NS&D Monitor
1/17/2014
IN STRATCOM
U.S. Strategic Command is looking for a Deputy Director for Plans and Policy to replace Greg Weaver, who left StratCom last month for a post in the Department of Defense. The SES-level position pays between $143,600 and $167,000 annually, according to an Air Force job posting, and closes Jan. 27. In the position, the Deputy Director for Plans and Policy will be responsible for helping shape and implement national security plans and policies focusing on strategic deterrence, space operations, cyberspace operations, combating weapons of mass destruction, missile defense, intelligence surveillance and reconnaissance, and information operations.
IN THE NGOs
The Bulletin of Atomic Scientists’ famed Doomsday Clock remains at five minutes until midnight, the group said this week as it chose to keep the hands of the clock still for the second year in a row. The group’s Science and Security Board and its Board of Sponsors hasn’t moved the hands of the clock since 2012, when it inched the hands of the clock a minute closer to midnight. In a statement yesterday, the group said promising developments around the world, like the interim nuclear deal with Iran and progress in getting countries to reduce their stocks of fissile material, were overshadowed by a “business-as-usual” posture among the international community. “Outsized nuclear arsenals remain in the United States and Russia, and the nuclear arsenals of some countries—notably India, Pakistan, and China—appear to be growing,” the group said. “The interim Iranian deal notwithstanding, the international community has not come to grips with an unfortunate reality: The spread of civilian nuclear power around the world—which continues apace, despite the disaster at Fukushima—also spreads the potential for new nuclear weapons states.”
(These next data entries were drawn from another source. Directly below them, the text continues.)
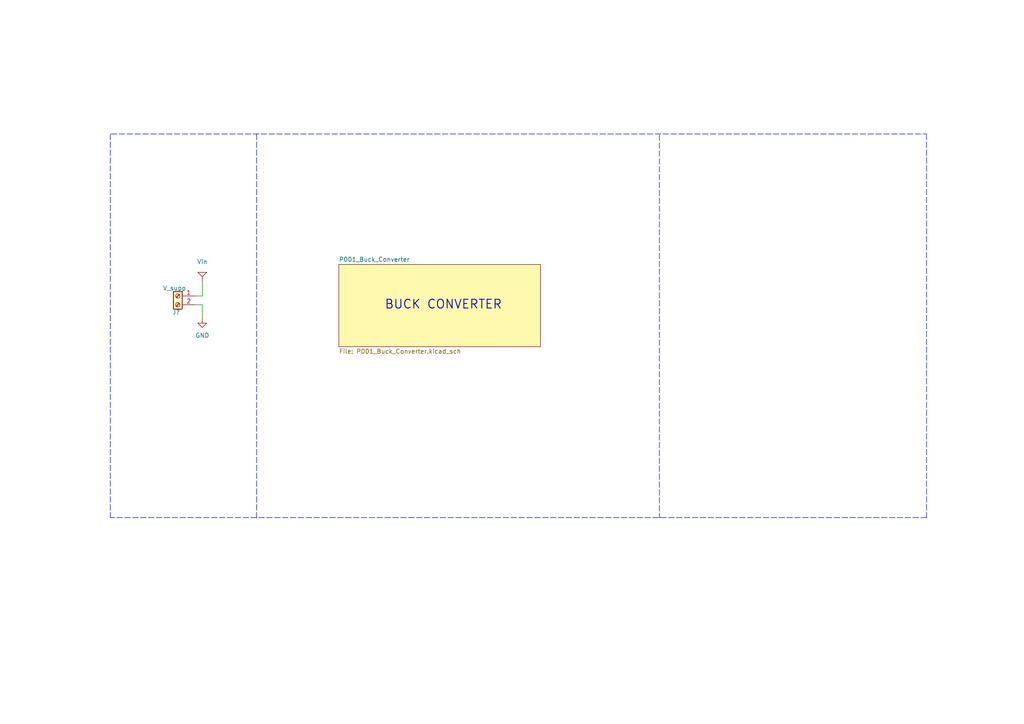
<source format=kicad_sch>
(kicad_sch (version 20211123) (generator eeschema)

  (uuid f642e72a-4036-41f9-a45a-bc4d7cbc2af5)

  (paper "A4")

  


  (polyline (pts (xy 268.732 150.114) (xy 32.004 150.114))
    (stroke (width 0) (type default) (color 0 0 0 0))
    (uuid 24802915-ba34-431a-a5ef-afb1d6de7b14)
  )

  (wire (pts (xy 58.674 85.852) (xy 56.642 85.852))
    (stroke (width 0) (type default) (color 0 0 0 0))
    (uuid 45c05d20-4b11-4049-a35b-daff4ec66836)
  )
  (wire (pts (xy 56.642 88.392) (xy 58.674 88.392))
    (stroke (width 0) (type default) (color 0 0 0 0))
    (uuid 9438408e-183c-4a3e-bfee-4dc7c7ebe574)
  )
  (polyline (pts (xy 32.004 38.862) (xy 32.004 150.114))
    (stroke (width 0) (type default) (color 0 0 0 0))
    (uuid 9ca524a3-af3e-42e5-83b9-cce622bb0fed)
  )
  (polyline (pts (xy 32.258 38.862) (xy 268.732 38.862))
    (stroke (width 0) (type default) (color 0 0 0 0))
    (uuid a4e47d46-b224-4327-b7cf-70aab96d88cc)
  )
  (polyline (pts (xy 74.422 38.862) (xy 74.422 150.368))
    (stroke (width 0) (type default) (color 0 0 0 0))
    (uuid a6875612-5394-4c5c-ad63-2312a3d7c8d7)
  )

  (wire (pts (xy 58.674 88.392) (xy 58.674 92.456))
    (stroke (width 0) (type default) (color 0 0 0 0))
    (uuid bf020d1e-019e-41e3-ad90-8200f3601da5)
  )
  (polyline (pts (xy 268.732 38.862) (xy 268.732 150.114))
    (stroke (width 0) (type default) (color 0 0 0 0))
    (uuid c1d81c31-e4a5-4e87-8992-ed6429143b98)
  )

  (wire (pts (xy 58.674 81.534) (xy 58.674 85.852))
    (stroke (width 0) (type default) (color 0 0 0 0))
    (uuid c7f5e1d8-1929-4b9e-a467-5fdcb26c3d83)
  )
  (polyline (pts (xy 191.262 150.114) (xy 191.516 150.114))
    (stroke (width 0) (type default) (color 0 0 0 0))
    (uuid d3fe15fa-d0c6-40fa-bc30-53a0bb4b417c)
  )
  (polyline (pts (xy 191.262 39.116) (xy 191.262 150.114))
    (stroke (width 0) (type default) (color 0 0 0 0))
    (uuid fc7ab4f8-069e-4966-8a55-ee34e9ab64ac)
  )

  (text "BUCK CONVERTER" (at 111.506 89.916 0)
    (effects (font (size 2.54 2.54) (thickness 0.254) bold) (justify left bottom))
    (uuid c32063e7-17e5-41ac-a11c-9c674640d5c0)
  )

  (symbol (lib_id "power:GND") (at 58.674 92.456 0) (unit 1)
    (in_bom yes) (on_board yes) (fields_autoplaced)
    (uuid 3ac6404c-b5e8-487a-a9af-11f395f4cf2e)
    (property "Reference" "#PWR?" (id 0) (at 58.674 98.806 0)
      (effects (font (size 1.27 1.27)) hide)
    )
    (property "Value" "GND" (id 1) (at 58.674 97.282 0))
    (property "Footprint" "" (id 2) (at 58.674 92.456 0)
      (effects (font (size 1.27 1.27)) hide)
    )
    (property "Datasheet" "" (id 3) (at 58.674 92.456 0)
      (effects (font (size 1.27 1.27)) hide)
    )
    (pin "1" (uuid d47da62b-a25e-47a5-bd0e-99e7900f7dc6))
  )

  (symbol (lib_id "Supply:Vin") (at 58.674 81.534 0) (unit 1)
    (in_bom yes) (on_board yes) (fields_autoplaced)
    (uuid 5c4d61e2-929b-41f5-8c05-c6fb8daf3423)
    (property "Reference" "#PWR?" (id 0) (at 58.674 84.074 0)
      (effects (font (size 1.27 1.27)) hide)
    )
    (property "Value" "Vin" (id 1) (at 58.674 75.946 0))
    (property "Footprint" "" (id 2) (at 56.134 82.804 0)
      (effects (font (size 1.27 1.27)) hide)
    )
    (property "Datasheet" "" (id 3) (at 58.674 81.534 0)
      (effects (font (size 1.27 1.27)) hide)
    )
    (pin "1" (uuid 2305931d-eefe-4222-8df5-3b78704bcfa2))
  )

  (symbol (lib_id "Connector:Screw_Terminal_01x02") (at 51.562 85.852 0) (mirror y) (unit 1)
    (in_bom yes) (on_board yes)
    (uuid 73fe496d-284a-468e-8764-7b37123038ca)
    (property "Reference" "J?" (id 0) (at 51.1048 90.5764 0))
    (property "Value" "V_supp" (id 1) (at 50.5968 83.566 0))
    (property "Footprint" "" (id 2) (at 51.562 85.852 0)
      (effects (font (size 1.27 1.27)) hide)
    )
    (property "Datasheet" "~" (id 3) (at 51.562 85.852 0)
      (effects (font (size 1.27 1.27)) hide)
    )
    (pin "1" (uuid 66ab130f-ff44-4a7f-8c46-81680ace7369))
    (pin "2" (uuid ee3fe9db-0c60-4432-a1ae-faec8dd41987))
  )

  (sheet (at 98.298 76.708) (size 58.42 23.876) (fields_autoplaced)
    (stroke (width 0.1524) (type solid) (color 0 0 0 0))
    (fill (color 255 249 173 1.0000))
    (uuid c4bd05a8-c41c-455b-9aba-6f4047b7569b)
    (property "Sheet name" "P001_Buck_Converter" (id 0) (at 98.298 75.9964 0)
      (effects (font (size 1.27 1.27)) (justify left bottom))
    )
    (property "Sheet file" "P001_Buck_Converter.kicad_sch" (id 1) (at 98.298 101.1686 0)
      (effects (font (size 1.27 1.27)) (justify left top))
    )
  )

  (sheet_instances
    (path "/" (page "1"))
    (path "/c4bd05a8-c41c-455b-9aba-6f4047b7569b" (page "2"))
  )

  (symbol_instances
    (path "/3ac6404c-b5e8-487a-a9af-11f395f4cf2e"
      (reference "#PWR?") (unit 1) (value "GND") (footprint "")
    )
    (path "/5c4d61e2-929b-41f5-8c05-c6fb8daf3423"
      (reference "#PWR?") (unit 1) (value "Vin") (footprint "")
    )
    (path "/73fe496d-284a-468e-8764-7b37123038ca"
      (reference "J?") (unit 1) (value "V_supp") (footprint "")
    )
    (path "/c4bd05a8-c41c-455b-9aba-6f4047b7569b/6a77bbf3-291c-404f-96b7-d869320cc7e0"
      (reference "U?") (unit 1) (value "LM2596") (footprint "Package_TO_SOT_SMD:TO-263-5_TabPin6")
    )
  )
)

</source>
Lassina Zerbo, the new head of the Comprehensive Test Ban Treaty Organization, has been named the “2013 Arms Control Person of the Year” by the Arms Control Association. Zerbo was selected through online voting conducted by the ACA, besting nine other candidates picked by the arms control group. Zerbo was lauded for helping persuade China to provide data from its International Monitoring System stations to the Vienna- based International Data Centre. The IMS was established when the CTBT was signed in 1996, and it was been built over the last two decades even though the treaty has not been ratified. “Dr. Zerbo and his team at the CTBTO have built up and successfully demonstrated the considerable capabilities of the International Monitoring System and the International Data Centre, and have established the technical basis for entry into force of the Comprehensive Test Ban Treaty, which bans all nuclear test explosions and is an essential element to a comprehensive global nonproliferation and disarmament strategy,” ACA Executive Director Daryl Kimball said in a statement. A joint nomination that included European Union High Representative Catherine Ashton and Iranian Foreign Minister Mohammad Javad Zarif was the runner-up in the vote, and Sigrid Kaag, the Special Coordinator of the OPCW-UN Joint Mission on eliminating Syria’s chemical weapons program, finished third.